In Cytoscape, go to Control Panel and locate and select the Network Tab in the Control Panel
Make sure the GeneMANIA search provider is selected in the Network Search Bar.
Choose Homo sapiens from the list of supported organisms
Copy and paste the gene list STAD_MutSig.txt in the field.
Locate the "More Options..." button at the right side of the field and only select 'Physical interactions' as 'Interaction Networks' and set 0 to the 'Max Resultant Genes'.
Click the "Search Network" button

The network may look slightly different compared to below screenshot if the underlying database has been updated since the screenshot was taken.

Screenshot of the output:

the screenshot only includes nodes connected to other nodes. Singletons are not part of the screenshot.

Explore the functions in the GeneMANIA Results Panel.

Go to 'Results Panel' located at the right side and select the GeneMANIA tab. Choose the 'Functions' tab to visualize the list of enriched GO gene-sets. Question Can you see which genes are included in these gene-sets? Hint: you can click on a function of your choice to see corresponding nodes highlighted in yellow.

Improve the visual style:

Color nodes by function.
In Control Panel, select the 'Style' tab and go to the 'Node' panel.
Expand the 'Fill Color' field using the down arrow and set 'Column' to 'annotation name' which is the top field (/! not 'annotations'). Select one annotation of your choice by clicking on the white space and choose a color. Repeat for 2 more annotation names. For the current example, we have selected the top 3 enriched GO annotations 'gamma-catenin binding', 'regulation of protein serine/threonine kinase activity' and 'adherens junction organization'. Hint: the annotation names are displayed in alphabetical order.
Edge width (optional). In Control Panel, go to the 'Edge' panel. Expand the 'Width' field using the down arrow. A grah is displayed. Double click on the graph to select it and move the left and right handles up. Look at the changes on the network (suggested values are approximately 7 for the left handle and approximately 18 for the right handle). Click on OK.

Create a subnetwork containing CTNNB1 and connected genes

Locate CTNNB1, use the "First neighbors of selected nodes" icon (has the shape of 2 houses) in the toolbar to highlight genes connected to CTNNB1
Create a subnetwork using the approriate icon.
How many nodes do contain this subnetwork? Hint: Go to Control Panel, Network and look at the number of nodes corresponding to your subnetwork.

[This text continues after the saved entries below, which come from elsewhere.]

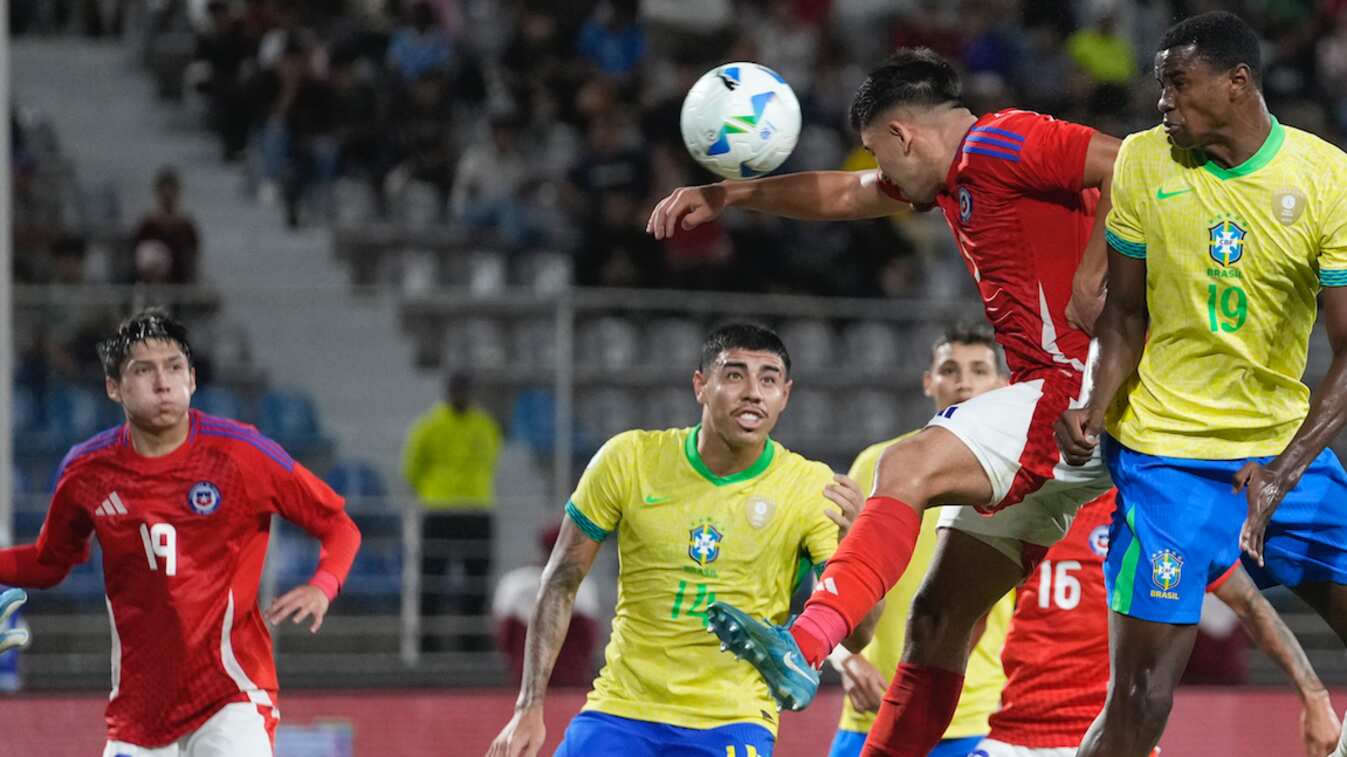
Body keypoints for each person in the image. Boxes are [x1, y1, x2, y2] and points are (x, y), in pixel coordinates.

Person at [648, 47, 1118, 754]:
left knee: (903, 466)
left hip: (1082, 383)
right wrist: (731, 195)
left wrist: (1091, 272)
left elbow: (1129, 162)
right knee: (936, 621)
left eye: (878, 153)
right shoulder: (958, 175)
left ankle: (802, 643)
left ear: (903, 135)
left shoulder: (1001, 140)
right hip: (1061, 408)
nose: (881, 175)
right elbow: (842, 196)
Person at [1054, 11, 1347, 756]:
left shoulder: (1324, 178)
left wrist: (1283, 471)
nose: (1162, 103)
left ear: (1236, 83)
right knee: (1141, 698)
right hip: (1165, 464)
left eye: (1177, 85)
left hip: (1283, 458)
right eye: (1159, 87)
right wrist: (1094, 403)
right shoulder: (1145, 163)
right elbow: (1120, 317)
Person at [486, 323, 877, 757]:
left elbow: (856, 637)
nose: (752, 392)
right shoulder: (629, 459)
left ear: (784, 395)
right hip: (622, 710)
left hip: (733, 720)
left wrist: (857, 548)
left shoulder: (812, 488)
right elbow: (561, 580)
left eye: (768, 379)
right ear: (701, 386)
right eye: (734, 375)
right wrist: (529, 706)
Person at [0, 308, 362, 755]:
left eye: (174, 367)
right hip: (138, 713)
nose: (163, 382)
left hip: (232, 695)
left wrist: (323, 586)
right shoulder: (86, 472)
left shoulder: (241, 454)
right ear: (114, 387)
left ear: (191, 379)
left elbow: (338, 525)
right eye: (144, 370)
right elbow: (48, 561)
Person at [974, 492, 1340, 757]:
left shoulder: (1165, 518)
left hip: (1114, 739)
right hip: (1013, 733)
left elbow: (1252, 607)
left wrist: (1314, 695)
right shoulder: (1036, 507)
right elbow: (969, 611)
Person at [830, 321, 1016, 757]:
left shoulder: (1020, 477)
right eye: (950, 370)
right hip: (873, 711)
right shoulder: (880, 465)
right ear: (929, 382)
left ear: (1005, 386)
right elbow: (837, 576)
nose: (964, 382)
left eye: (979, 370)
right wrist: (845, 658)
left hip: (976, 715)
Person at [402, 370, 503, 652]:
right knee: (432, 579)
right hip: (441, 509)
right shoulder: (429, 427)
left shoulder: (484, 426)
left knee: (477, 580)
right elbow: (412, 468)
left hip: (475, 508)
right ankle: (428, 643)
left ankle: (472, 642)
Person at [492, 523, 600, 688]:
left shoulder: (514, 582)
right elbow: (588, 636)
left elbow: (504, 636)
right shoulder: (582, 585)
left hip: (526, 674)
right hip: (570, 673)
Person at [131, 167, 200, 285]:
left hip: (180, 290)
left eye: (172, 194)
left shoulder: (187, 227)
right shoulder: (147, 226)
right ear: (157, 194)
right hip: (150, 288)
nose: (168, 199)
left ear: (178, 195)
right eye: (164, 195)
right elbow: (136, 259)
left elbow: (194, 261)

Note: on the above the screenshot, the CCBN1 color of the edges were changed by bypassing the style (select the edges, right click, edit, ByPass Style, Set Bypass to Selected Edges , change color in Byp. column)

Optional part 2: Use STRING from the Network Search Bar

STRING (Search Tool for the Retrieval of Interacting Genes/Proteins) is a biological database and web resource of known and predicted protein–protein interactions.

In Cytoscape, go to Control Panel and locate and select the Network Tab in the Control Panel
Make sure 'STRING protein query' is selected in the Network Search Bar.
Type CTNNB1 in the search field.
Click the "Search Network" button
Explore the network!

Congratulations! You have reached the end of the integrated assignment.